If you’re a network provider the idea of the new converged infrastructure where everything from voice, messaging, on-demand TV and broadcast services are provided through one channel i.e. your IP network, is probably your ideal way of delivering services. But with so many legacy systems still in use, will the change work for everyone?

From a technology point of view having to maintain old legacy equipment alongside contemporary IP networks is costly and inefficient. IP can do the job of both the old and the new. By converging all services onto one platform it creates savings and is more efficient.

However the network still has to support legacy equipment owned and used by customers. For example fixed line telephones, fax machines, ISDN PABXs, credit card terminals, analogue modems, textphones and legacy video conferencing systems all rely on this circuit-switched infrastructure.

But before we kick out the old and bring in the new, we should remember many users still rely on these devices which have been quietly and reliably doing their job for the past few decades.

The move to a converged infrastructure may allow network operators to ultimately remove their legacy circuit-switched apparatus, much of which is reaching the end of its serviceable life, but unless you can deliver a service for the consumer which is as good, if not better, network operators could find themselves with an increased number of complaints.

It’s not just the consumer who might take an interest in the switchover – particularly during the transition period. The regulators will want reassurance about service quality and price. Questions will be asked if your landline suffers audio issues when you are streaming your favourite TV programme.

With this in mind, network operators are turning to various types of adaptors. Often deployed as Customer Premises Equipment (CPE), these devices talk to modern switching systems via contemporary packet-switched networks on the provider side. At the same they are also providing legacy telephony interfaces on the customer-facing side. These are used to bridge the technology gap between modern networks and legacy equipment.

These devices have a difficult job - they must provide interfaces that are functionally identical (logically, operationally and electrically) to their circuit-switched predecessors while often using nothing but an IP-based uplink to do so.

Given that the last generation of legacy networks have set the bar extremely high with regards to things like call set-up time, audio quality and deterministic operation, how do these new devices behave?

Does a voice call end the instant its simulated PSTN line goes on-hook? Can a textphone establish a modem connection? Is the video data from an ISDN30 video conferencing system conveyed across the network correctly? Is the audio from a remote studio session using an ISDN audio codec glitch and jitter-free? Do many simultaneous calls from a simulated PRI line all create an appropriate billing record? Is the analogue caller ID presented correctly to a display equipped phone?

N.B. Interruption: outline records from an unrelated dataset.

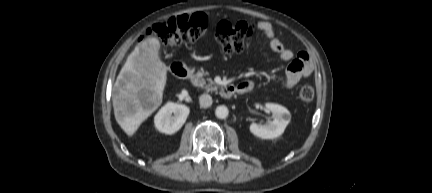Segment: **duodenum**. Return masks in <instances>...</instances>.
Segmentation results:
<instances>
[{"label":"duodenum","instance_id":"1","mask_svg":"<svg viewBox=\"0 0 432 193\" xmlns=\"http://www.w3.org/2000/svg\"><path fill=\"white\" fill-rule=\"evenodd\" d=\"M170 68L173 74L179 79L187 80L190 79L193 75L192 70L188 66L180 62H174ZM236 92H238V88L235 85H226L221 87L220 90V94L223 98H230Z\"/></svg>","mask_w":432,"mask_h":193}]
</instances>
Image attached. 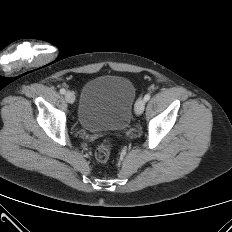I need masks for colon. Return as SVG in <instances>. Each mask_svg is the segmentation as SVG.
<instances>
[{"mask_svg": "<svg viewBox=\"0 0 232 232\" xmlns=\"http://www.w3.org/2000/svg\"><path fill=\"white\" fill-rule=\"evenodd\" d=\"M111 154V144L108 141L101 143L96 151L95 157L99 162H106Z\"/></svg>", "mask_w": 232, "mask_h": 232, "instance_id": "colon-1", "label": "colon"}]
</instances>
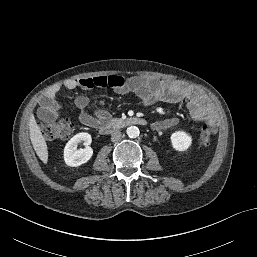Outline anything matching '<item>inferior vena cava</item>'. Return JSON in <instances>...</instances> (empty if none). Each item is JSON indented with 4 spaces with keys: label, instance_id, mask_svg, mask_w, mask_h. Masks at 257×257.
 <instances>
[{
    "label": "inferior vena cava",
    "instance_id": "1",
    "mask_svg": "<svg viewBox=\"0 0 257 257\" xmlns=\"http://www.w3.org/2000/svg\"><path fill=\"white\" fill-rule=\"evenodd\" d=\"M121 132L119 130H115L111 133V141L112 142H117L121 138Z\"/></svg>",
    "mask_w": 257,
    "mask_h": 257
}]
</instances>
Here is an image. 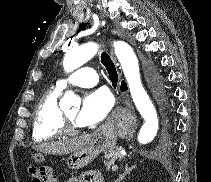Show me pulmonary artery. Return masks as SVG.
<instances>
[{
    "instance_id": "pulmonary-artery-1",
    "label": "pulmonary artery",
    "mask_w": 211,
    "mask_h": 182,
    "mask_svg": "<svg viewBox=\"0 0 211 182\" xmlns=\"http://www.w3.org/2000/svg\"><path fill=\"white\" fill-rule=\"evenodd\" d=\"M99 81L97 72L89 67H82L75 70L68 77L60 79L57 82V87L65 89L68 85H76L81 87L95 86Z\"/></svg>"
}]
</instances>
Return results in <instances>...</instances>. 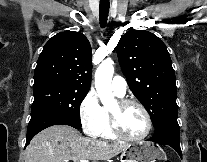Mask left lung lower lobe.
<instances>
[{"instance_id": "obj_1", "label": "left lung lower lobe", "mask_w": 207, "mask_h": 162, "mask_svg": "<svg viewBox=\"0 0 207 162\" xmlns=\"http://www.w3.org/2000/svg\"><path fill=\"white\" fill-rule=\"evenodd\" d=\"M180 128L177 119L167 120L155 128V133L148 141L171 146L182 158L180 148Z\"/></svg>"}]
</instances>
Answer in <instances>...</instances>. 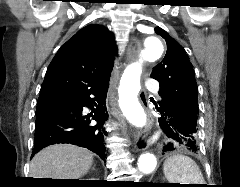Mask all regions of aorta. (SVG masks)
<instances>
[{
	"label": "aorta",
	"instance_id": "aorta-1",
	"mask_svg": "<svg viewBox=\"0 0 240 187\" xmlns=\"http://www.w3.org/2000/svg\"><path fill=\"white\" fill-rule=\"evenodd\" d=\"M164 51L161 39L156 35H149L143 41L141 59L126 67L119 86V106L127 120L137 126L143 127L146 122V116L138 102V93L140 91V76L142 73V62H153L159 59ZM157 159L153 153H144L138 159V169L149 174L155 170Z\"/></svg>",
	"mask_w": 240,
	"mask_h": 187
}]
</instances>
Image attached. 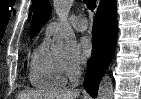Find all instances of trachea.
<instances>
[{"label":"trachea","mask_w":141,"mask_h":99,"mask_svg":"<svg viewBox=\"0 0 141 99\" xmlns=\"http://www.w3.org/2000/svg\"><path fill=\"white\" fill-rule=\"evenodd\" d=\"M84 3L89 10H94L96 8V0H84Z\"/></svg>","instance_id":"obj_1"}]
</instances>
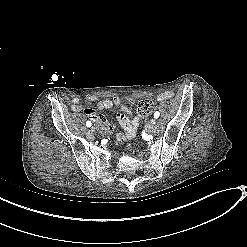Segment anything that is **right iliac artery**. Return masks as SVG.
Returning <instances> with one entry per match:
<instances>
[{
  "mask_svg": "<svg viewBox=\"0 0 247 247\" xmlns=\"http://www.w3.org/2000/svg\"><path fill=\"white\" fill-rule=\"evenodd\" d=\"M91 125H92V123H91L90 121H87V122H86V126H87V127H91Z\"/></svg>",
  "mask_w": 247,
  "mask_h": 247,
  "instance_id": "1",
  "label": "right iliac artery"
}]
</instances>
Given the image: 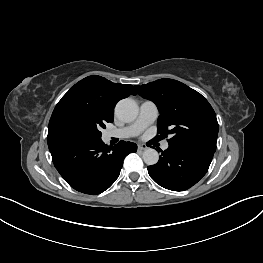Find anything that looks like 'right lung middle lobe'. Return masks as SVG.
Wrapping results in <instances>:
<instances>
[{
  "label": "right lung middle lobe",
  "instance_id": "right-lung-middle-lobe-1",
  "mask_svg": "<svg viewBox=\"0 0 263 263\" xmlns=\"http://www.w3.org/2000/svg\"><path fill=\"white\" fill-rule=\"evenodd\" d=\"M113 122L99 112L75 108L67 111L59 120L58 135L69 144L97 141L101 139V128Z\"/></svg>",
  "mask_w": 263,
  "mask_h": 263
}]
</instances>
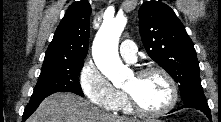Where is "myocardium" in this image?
I'll return each mask as SVG.
<instances>
[{
    "instance_id": "1",
    "label": "myocardium",
    "mask_w": 221,
    "mask_h": 122,
    "mask_svg": "<svg viewBox=\"0 0 221 122\" xmlns=\"http://www.w3.org/2000/svg\"><path fill=\"white\" fill-rule=\"evenodd\" d=\"M151 73L160 74L166 80L169 86L170 100L165 107L159 110H148L142 107L129 91L125 90L124 94L126 96V99L130 107L132 108L134 112L143 116L157 117V116H162V115L169 113L176 106L177 101H178V88L173 77L165 69L161 67L150 66V67L142 68L135 73V76L137 78H141Z\"/></svg>"
}]
</instances>
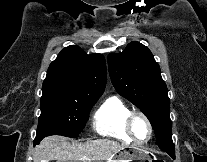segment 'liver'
I'll use <instances>...</instances> for the list:
<instances>
[{
	"label": "liver",
	"mask_w": 207,
	"mask_h": 162,
	"mask_svg": "<svg viewBox=\"0 0 207 162\" xmlns=\"http://www.w3.org/2000/svg\"><path fill=\"white\" fill-rule=\"evenodd\" d=\"M127 145L110 139H96L84 143L70 142L63 136L44 138L35 148L33 162L109 161Z\"/></svg>",
	"instance_id": "obj_1"
}]
</instances>
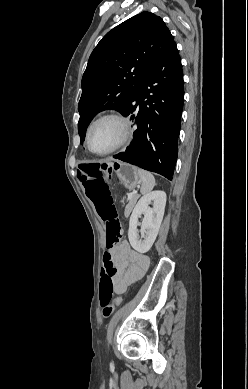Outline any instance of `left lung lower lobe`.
Segmentation results:
<instances>
[{"label": "left lung lower lobe", "mask_w": 248, "mask_h": 389, "mask_svg": "<svg viewBox=\"0 0 248 389\" xmlns=\"http://www.w3.org/2000/svg\"><path fill=\"white\" fill-rule=\"evenodd\" d=\"M183 100L182 65L174 43L151 68L141 88L121 113L135 119L137 128L131 144L114 158L172 180Z\"/></svg>", "instance_id": "left-lung-lower-lobe-1"}]
</instances>
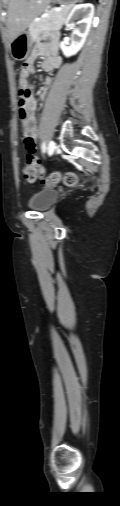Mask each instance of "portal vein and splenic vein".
I'll return each instance as SVG.
<instances>
[{"label":"portal vein and splenic vein","mask_w":120,"mask_h":506,"mask_svg":"<svg viewBox=\"0 0 120 506\" xmlns=\"http://www.w3.org/2000/svg\"><path fill=\"white\" fill-rule=\"evenodd\" d=\"M61 8H56V11H59Z\"/></svg>","instance_id":"portal-vein-and-splenic-vein-1"}]
</instances>
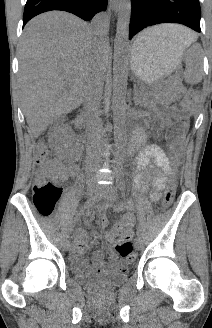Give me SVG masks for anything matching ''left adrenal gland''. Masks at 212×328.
<instances>
[{"mask_svg":"<svg viewBox=\"0 0 212 328\" xmlns=\"http://www.w3.org/2000/svg\"><path fill=\"white\" fill-rule=\"evenodd\" d=\"M135 99H136V91H135Z\"/></svg>","mask_w":212,"mask_h":328,"instance_id":"1","label":"left adrenal gland"}]
</instances>
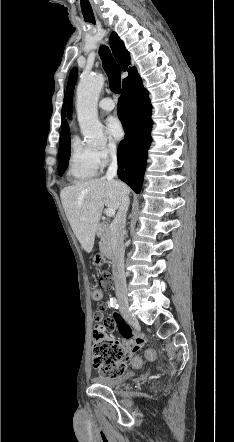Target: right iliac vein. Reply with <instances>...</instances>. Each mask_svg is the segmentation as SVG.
I'll list each match as a JSON object with an SVG mask.
<instances>
[{"mask_svg": "<svg viewBox=\"0 0 234 442\" xmlns=\"http://www.w3.org/2000/svg\"><path fill=\"white\" fill-rule=\"evenodd\" d=\"M120 308L123 316L125 319L130 322L131 324L135 325L137 324V319L129 312V304L126 300L120 301Z\"/></svg>", "mask_w": 234, "mask_h": 442, "instance_id": "63e3f726", "label": "right iliac vein"}]
</instances>
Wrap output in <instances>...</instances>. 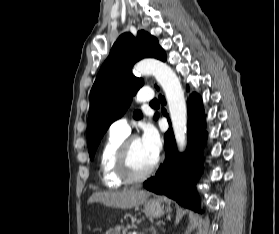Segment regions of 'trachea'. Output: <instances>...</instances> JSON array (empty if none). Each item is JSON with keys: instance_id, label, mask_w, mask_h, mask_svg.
Listing matches in <instances>:
<instances>
[{"instance_id": "1", "label": "trachea", "mask_w": 279, "mask_h": 234, "mask_svg": "<svg viewBox=\"0 0 279 234\" xmlns=\"http://www.w3.org/2000/svg\"><path fill=\"white\" fill-rule=\"evenodd\" d=\"M159 101L157 99H154L150 102V105H158Z\"/></svg>"}]
</instances>
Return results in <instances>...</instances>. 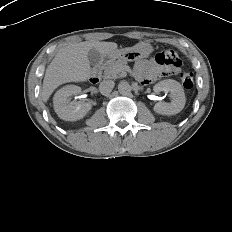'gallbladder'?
Segmentation results:
<instances>
[{
	"label": "gallbladder",
	"instance_id": "bac80fb5",
	"mask_svg": "<svg viewBox=\"0 0 232 232\" xmlns=\"http://www.w3.org/2000/svg\"><path fill=\"white\" fill-rule=\"evenodd\" d=\"M87 57H88L90 64L94 66L98 65L102 58L101 54L94 48L89 50Z\"/></svg>",
	"mask_w": 232,
	"mask_h": 232
}]
</instances>
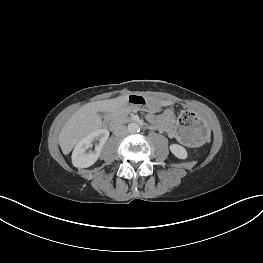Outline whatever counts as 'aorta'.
I'll return each instance as SVG.
<instances>
[{
	"mask_svg": "<svg viewBox=\"0 0 263 263\" xmlns=\"http://www.w3.org/2000/svg\"><path fill=\"white\" fill-rule=\"evenodd\" d=\"M139 130H140V126L137 123L132 122L128 124V132L134 134V133L139 132Z\"/></svg>",
	"mask_w": 263,
	"mask_h": 263,
	"instance_id": "obj_1",
	"label": "aorta"
}]
</instances>
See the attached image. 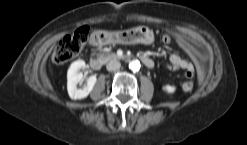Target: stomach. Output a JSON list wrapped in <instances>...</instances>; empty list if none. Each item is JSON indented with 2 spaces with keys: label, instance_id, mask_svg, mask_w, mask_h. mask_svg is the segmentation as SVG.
<instances>
[{
  "label": "stomach",
  "instance_id": "1",
  "mask_svg": "<svg viewBox=\"0 0 247 145\" xmlns=\"http://www.w3.org/2000/svg\"><path fill=\"white\" fill-rule=\"evenodd\" d=\"M105 36V44H151L154 41L153 31L146 26L134 27L117 32H102Z\"/></svg>",
  "mask_w": 247,
  "mask_h": 145
}]
</instances>
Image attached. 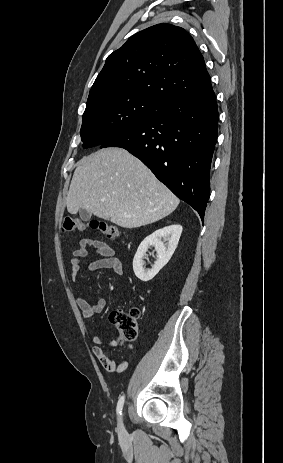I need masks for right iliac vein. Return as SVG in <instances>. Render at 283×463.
<instances>
[{
	"instance_id": "obj_1",
	"label": "right iliac vein",
	"mask_w": 283,
	"mask_h": 463,
	"mask_svg": "<svg viewBox=\"0 0 283 463\" xmlns=\"http://www.w3.org/2000/svg\"><path fill=\"white\" fill-rule=\"evenodd\" d=\"M118 431H119V436L121 438H124L127 432H126V429H125V426H124L122 416H120L119 421H118Z\"/></svg>"
}]
</instances>
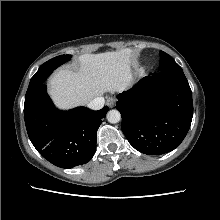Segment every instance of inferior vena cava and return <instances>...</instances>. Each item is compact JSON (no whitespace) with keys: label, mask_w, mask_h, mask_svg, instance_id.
Segmentation results:
<instances>
[{"label":"inferior vena cava","mask_w":220,"mask_h":220,"mask_svg":"<svg viewBox=\"0 0 220 220\" xmlns=\"http://www.w3.org/2000/svg\"><path fill=\"white\" fill-rule=\"evenodd\" d=\"M105 99L102 96L95 97L91 100L87 106L92 110H99L104 106Z\"/></svg>","instance_id":"1"}]
</instances>
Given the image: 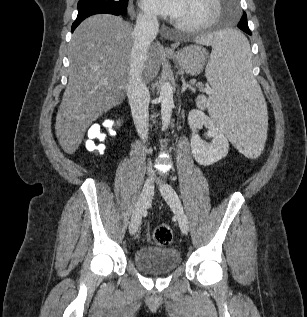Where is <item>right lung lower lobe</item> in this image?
Segmentation results:
<instances>
[{
    "instance_id": "98d812e1",
    "label": "right lung lower lobe",
    "mask_w": 307,
    "mask_h": 317,
    "mask_svg": "<svg viewBox=\"0 0 307 317\" xmlns=\"http://www.w3.org/2000/svg\"><path fill=\"white\" fill-rule=\"evenodd\" d=\"M127 13V9L123 11H113L105 8H88L84 10L78 11L77 19L72 24V32L75 30V28L87 17L95 14H113L117 16H124Z\"/></svg>"
}]
</instances>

What's more, whilst regulation has yet to fully catch up with modern packet-switched services, the frameworks around legacy offerings are both mature and strict.

It’s not just a regulation issue but one of finance too. When does the clock start in terms of billing? If it takes an additional half a second between the call being picked up and hearing the person on the other end speak, this is a potential loss of revenue. Conversely charge too soon i.e. before the connection is made and operators could be accused of overcharging – a misdemeanour which will put them in front of the regulators.

The only way to a smooth transition, keeping both the customers and regulators onside, is to ensure metering and billing accuracy, compliance and network reliability. That means not just metering calls but making sure when the so-called accurate measurements are based on the correct calibrated figures. If not the sums simply won’t add up.

At Roscom our design engineers have been looking at the issue for some time with our Osprey and Merlin platforms. Both can exercise the new CPE device as well as their integration with the telco’s IMS (IP-based Multimedia Subsystem) to ensure the old and the new can work together seamlessly.

No-one likes change. But if you keep in mind your obligations to the users of the technology as well as your desire to update it, you stand more ensuring the new converged infrastructure is a win/win for everyone.

Mandy Blackburn, Operations Director at Roscom.